Козел отпущения | страница 158



Три других евангелиста подозревают, я думаю, что Марк придает петуху излишнюю значимость. Чтобы поставить этого петуха на место, они дают ему пропеть лишь однажды, но не решаются устранить целиком. Даже Иоанн его упоминает, хотя он целиком устранил предсказание отречения, без которого петуху вообще нет причины появляться в тексте. Нет необходимости считать чудесным предсказание, которое объясняется вполне рационально, если мы правильно понимаем неизменно миметические причины отречения и предваряющих его поступков в поведении Петра.

Почему же автор превратил в чудо то предвидение, которое внутри рассказа объясняется вполне рационально? Самое вероятное объяснение — эту рациональность он сам не понимает или понимает не вполне. Именно это происходит, я полагаю, в рассказе об отречении. Редактор ясно видит, что за внешней непоследовательностью в поведении Петра есть какая-то последовательность, но не знает, какая. Он видит важность понятия «скандалон», но не владеет его применением, и лишь повторяет слово в слово то, что услышал на сей счет от самого Иисуса или от первого посредника.

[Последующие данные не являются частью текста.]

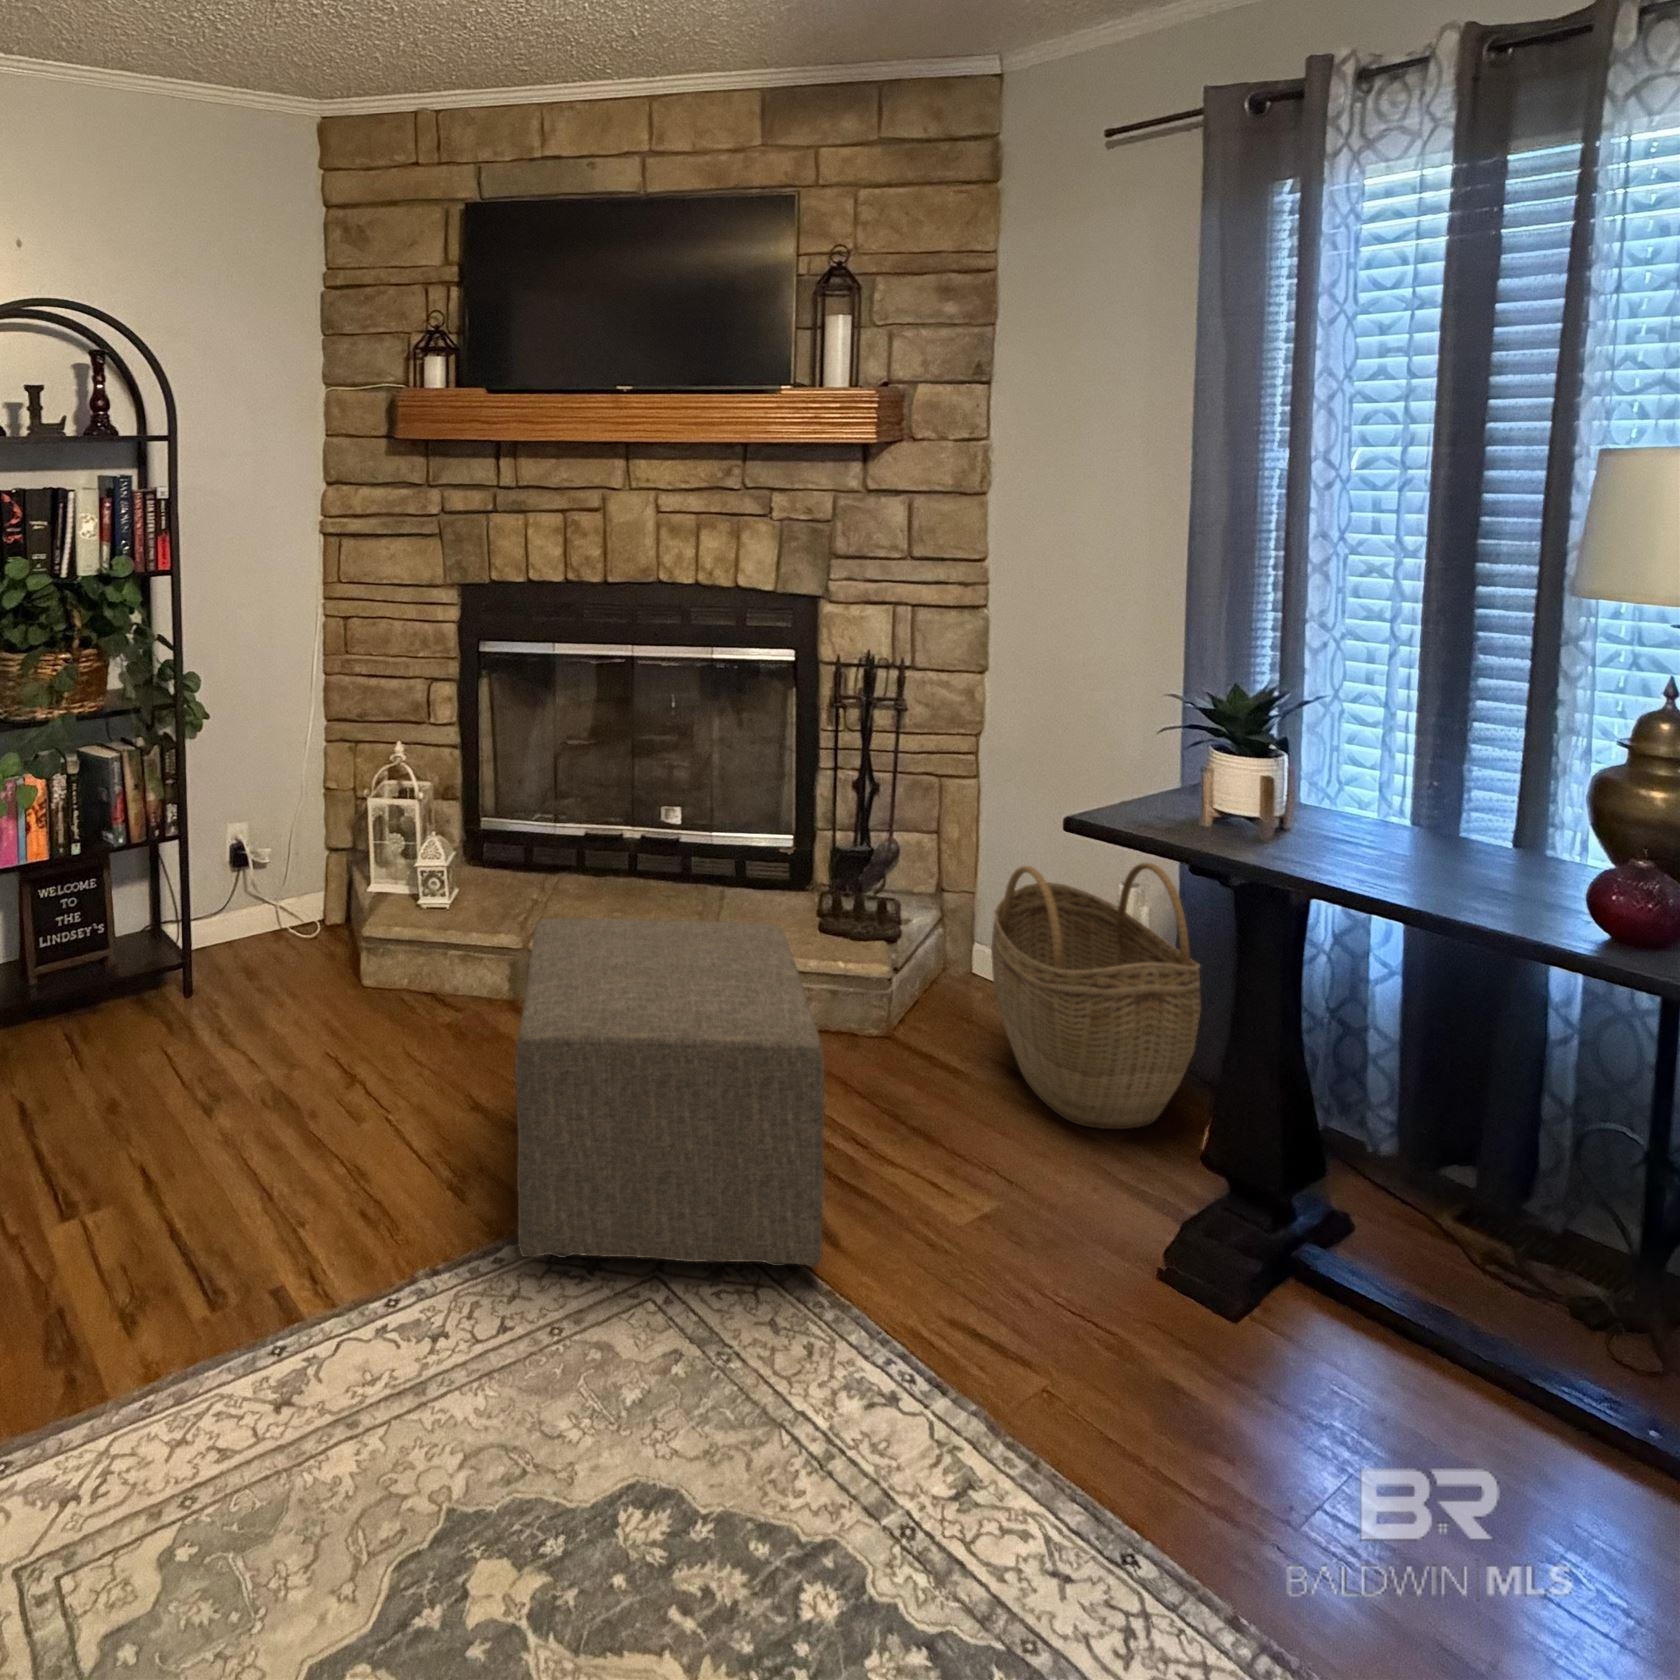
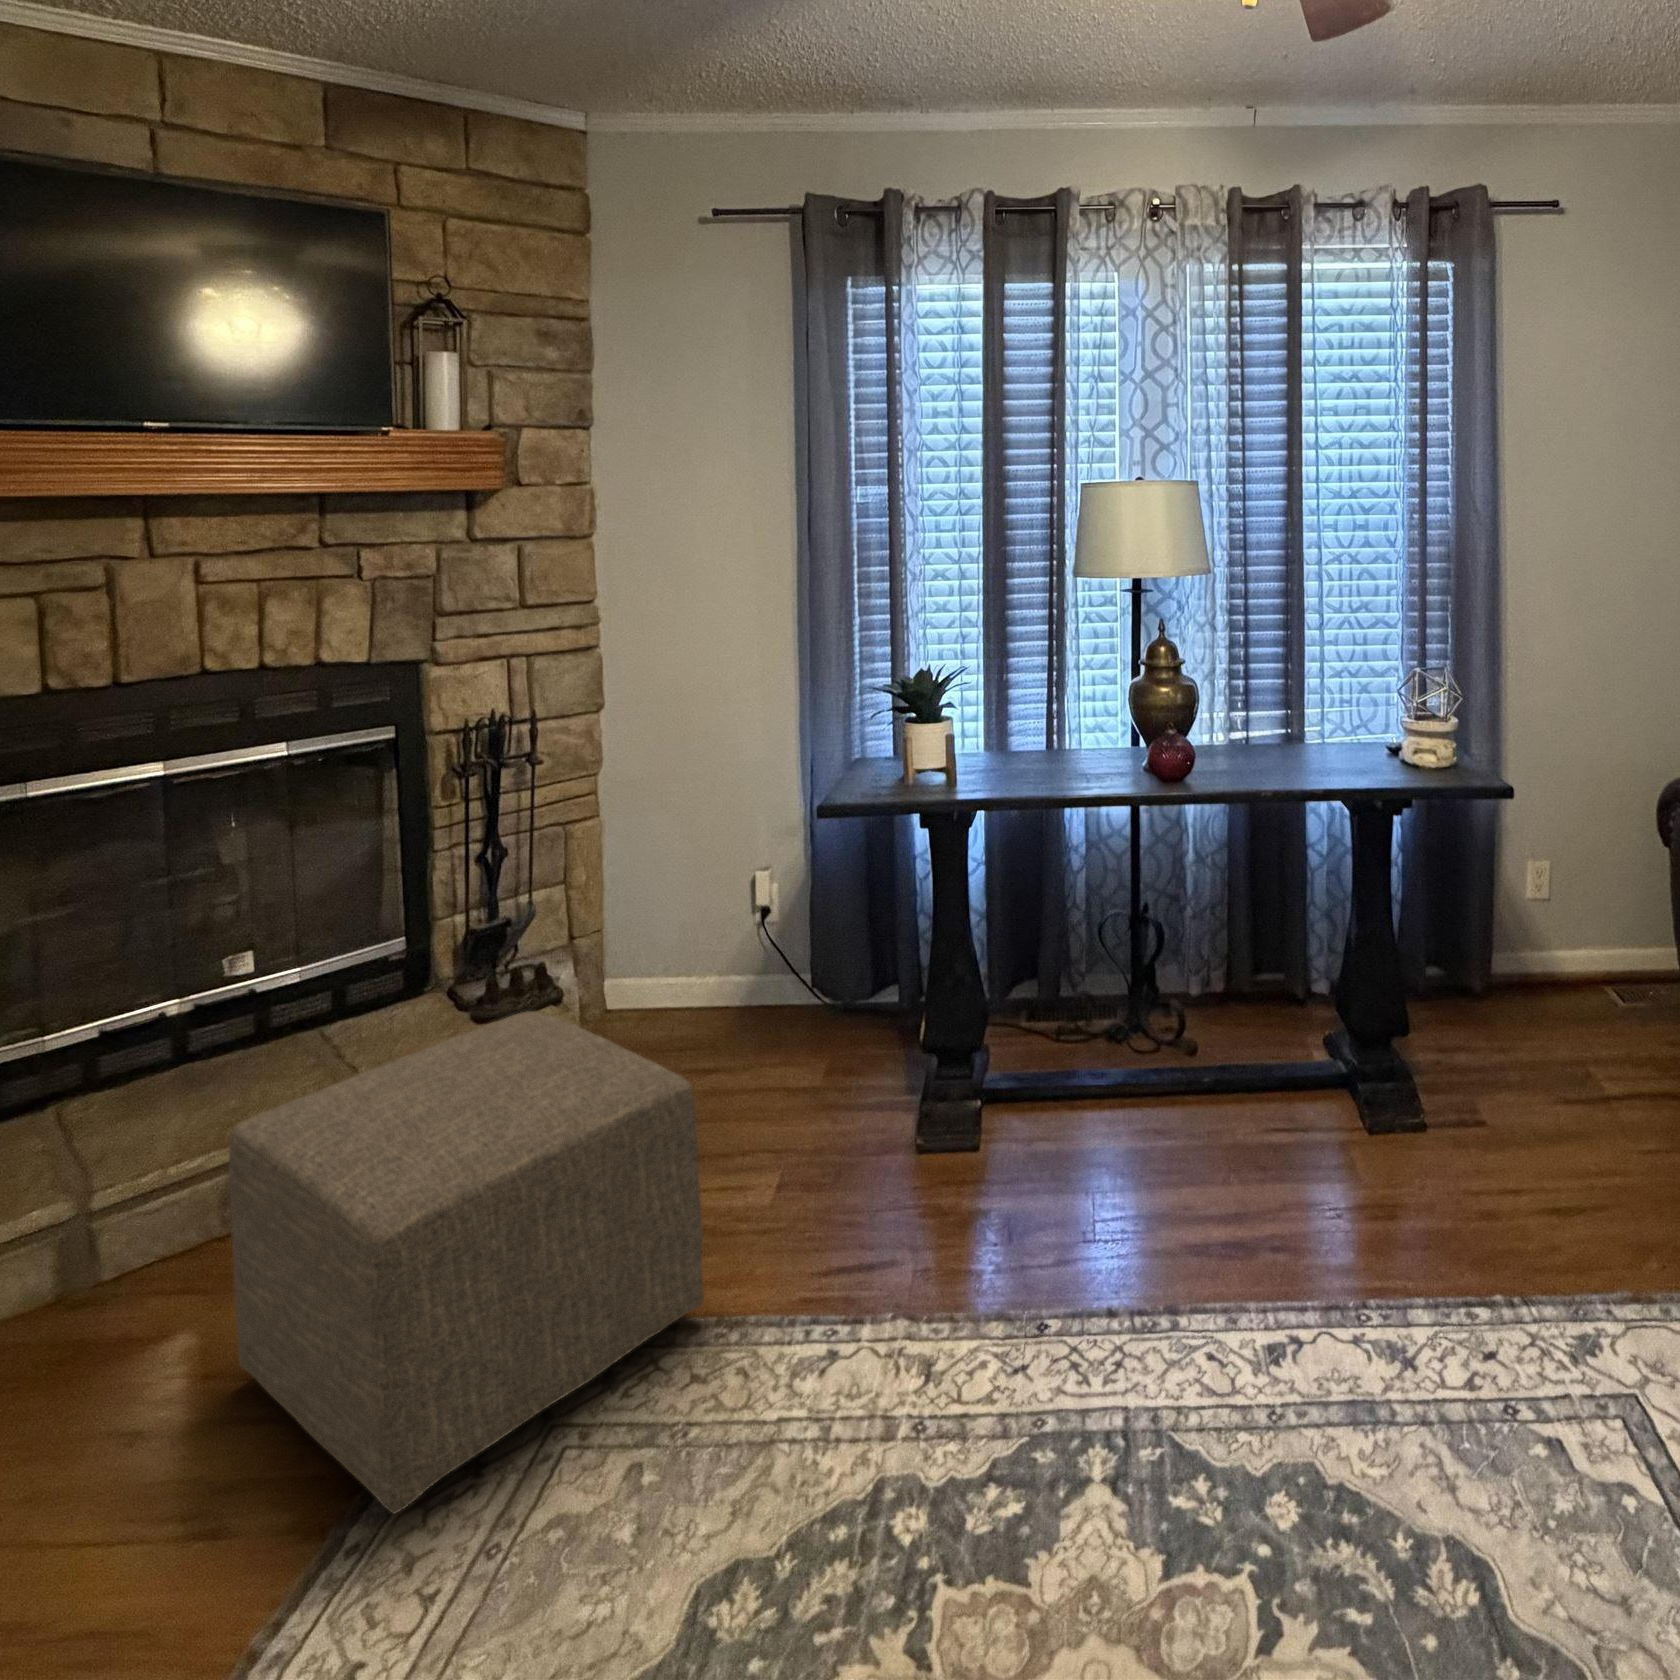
woven basket: present [991,863,1201,1129] -> none [673,840,861,1085]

Точно так же редактор не понимает и роли петуха в этой истории. Это не так страшно, но два непонимания вполне естественно притягиваются друг к другу и сочетаются, в итоге приводя к чуду петушиного крика. Две неясности друг другу соответствуют и друг друга отражают, хотя в конечном счете каждая вроде бы объясняет наличие другой — но неизбежно сверхъестественным образом. Необъяснимый, но осязаемый петух фокусирует рассеянную по всей сцене необъясненность. Во всяком им недоступном знании люди склонны видеть некое чудо, и достаточно одной внешне таинственной, но конкретной детали, чтобы случилась кристаллизация мифа. И вот перед нами петух, превращенный отчасти в фетиш.

Мой анализ неизбежно спекулятивен. Но в Евангелиях есть указания, которые его подкрепляют. Иисус критически смотрит на излишнюю любовь учеников к чудесам и на их неспособность понять сообщенное им учение. Здесь налицо две слабости или, точнее, два аспекта одной и той же слабости, которую приходится предположить, чтобы понять вставку чуда в сцену, которая в чуде нисколько не нуждается. Ненужное присутствие этого чуда вредит сцене отречения, поскольку оно отодвигает в тень то превосходное понимание человеческого поведения, которое проявляется в тексте. А чудо поощряет интеллектуальную и даже духовную лень как у верующих, так и у неверующих.